Now the hint is that there are others with similar arrangements.
These deals will further diminish the number of available shares for the Share Option.
The Alternative Investment Market (AIM) has contacted RIFC through their NOMAD Charles Stewart and company and they want to know if there are any other Stockbridge arrangements.
Just at the week end the Blue Pitch and Margarita chaps hinted to their fellow shareholders in RIFC that there might indeed be other such deals waiting in the wings.
If knowledge is power then it is the shy ones at RIFC who are in the driving seat.
This bombshell was delivered when these shy shareholders had their offer to buy out the others rebuffed out of hand.
They have been offering to buy the shareholdings of Laxey Partners and the institutional investors, but only for a fraction of the market value.
In a counter to this Laxey and the institutions have been buying up shares on the open market.
I understand that to make payroll this month some facility will have to be made available from some of the RIFC directors.
The Season Ticket money is off limits while the ability to trade to the year end next June remains in question.
Laxey and the institutions have referred the Stockbridge share deal to the AIM.
They have made reference about the secrecy and timing of this arrangement.
The issuing of 714,258 1p new ordinary shares in RIFC netted Stockbridge a tidy six figure sum, but it also had wider ramifications.
The plans drawn up around the 43.4 million shares are now meaningless because there are in fact only 42.6 million shares.
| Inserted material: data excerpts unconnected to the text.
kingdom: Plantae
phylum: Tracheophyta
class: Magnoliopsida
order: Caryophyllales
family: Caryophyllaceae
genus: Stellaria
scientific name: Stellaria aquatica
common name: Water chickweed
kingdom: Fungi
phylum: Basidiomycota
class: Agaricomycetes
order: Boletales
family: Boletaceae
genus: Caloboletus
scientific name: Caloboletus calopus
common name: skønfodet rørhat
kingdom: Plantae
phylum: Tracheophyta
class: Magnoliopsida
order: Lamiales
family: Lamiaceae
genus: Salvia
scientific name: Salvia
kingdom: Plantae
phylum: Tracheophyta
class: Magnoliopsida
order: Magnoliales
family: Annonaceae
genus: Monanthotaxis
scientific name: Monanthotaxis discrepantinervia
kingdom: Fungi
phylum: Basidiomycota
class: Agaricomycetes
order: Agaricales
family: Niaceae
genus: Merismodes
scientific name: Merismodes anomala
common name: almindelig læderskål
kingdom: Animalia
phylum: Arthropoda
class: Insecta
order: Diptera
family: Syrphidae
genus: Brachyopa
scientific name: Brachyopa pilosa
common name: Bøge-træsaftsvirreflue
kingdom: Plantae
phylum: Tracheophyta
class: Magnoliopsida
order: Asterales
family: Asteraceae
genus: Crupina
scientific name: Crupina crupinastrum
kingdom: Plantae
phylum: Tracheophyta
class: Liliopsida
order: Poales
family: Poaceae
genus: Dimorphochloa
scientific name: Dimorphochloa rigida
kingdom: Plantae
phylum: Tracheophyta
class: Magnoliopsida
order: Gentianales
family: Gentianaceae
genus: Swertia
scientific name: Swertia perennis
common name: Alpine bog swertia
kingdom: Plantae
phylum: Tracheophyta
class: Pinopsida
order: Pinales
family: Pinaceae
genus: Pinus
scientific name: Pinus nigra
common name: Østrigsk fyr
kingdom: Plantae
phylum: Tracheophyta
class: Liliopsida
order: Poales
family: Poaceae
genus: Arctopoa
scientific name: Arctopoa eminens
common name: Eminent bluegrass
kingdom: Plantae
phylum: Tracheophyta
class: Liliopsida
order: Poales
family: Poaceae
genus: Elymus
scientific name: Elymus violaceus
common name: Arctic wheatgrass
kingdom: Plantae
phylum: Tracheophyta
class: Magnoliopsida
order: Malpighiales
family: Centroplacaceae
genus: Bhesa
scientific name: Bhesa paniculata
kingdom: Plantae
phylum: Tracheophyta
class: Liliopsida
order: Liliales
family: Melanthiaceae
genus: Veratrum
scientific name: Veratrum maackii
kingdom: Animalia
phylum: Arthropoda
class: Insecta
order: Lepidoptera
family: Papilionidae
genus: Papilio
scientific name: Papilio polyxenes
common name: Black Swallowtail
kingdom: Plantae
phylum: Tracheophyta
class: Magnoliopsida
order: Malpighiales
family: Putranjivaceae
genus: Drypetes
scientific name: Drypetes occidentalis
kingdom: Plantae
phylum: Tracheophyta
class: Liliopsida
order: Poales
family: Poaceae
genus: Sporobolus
That’s bad enough, but the possibility that there are other such deals, perhaps much larger than Stockbridge’s nice little earner means that the people driving the RIFC bus don’t know where to go next.
One highly significant aspect of this issue is that the share option was not on Stockbridge’s contract.
Moreover it only kicked in when his employment at RIFC was terminated.
Subsequently, every business plan that Graham Wallace and Philip Nash have been working on for the last six months are now worthless.
The Share Option is now hopelessly compromised.
Even if a mystery buyer emerged tomorrow and wanted to buy a controlling interest in RIFC they wouldn’t know what they had got for their money.
The Brian Stockbridge deal really is a game changer.
With the Share option off the table then the Share Issue is now dead in the water.
They’re drawing up a list of likely candidates to be in line for a Stockbridge type post-employment share bonus.
Moreover Wallace and Nash had hoped to have seen three or four players sold and out the door by now, the wage bill reduced and the transfer fees banked.
Instead they’re taking fire from all sides.
The Season Ticket strike seems to be holding firm and it is really killing them when lumped in with all the other issues.
I can’t see how Graham Wallace and Philip Nash can turn this ship around, but if they do they’re due some kind of business award.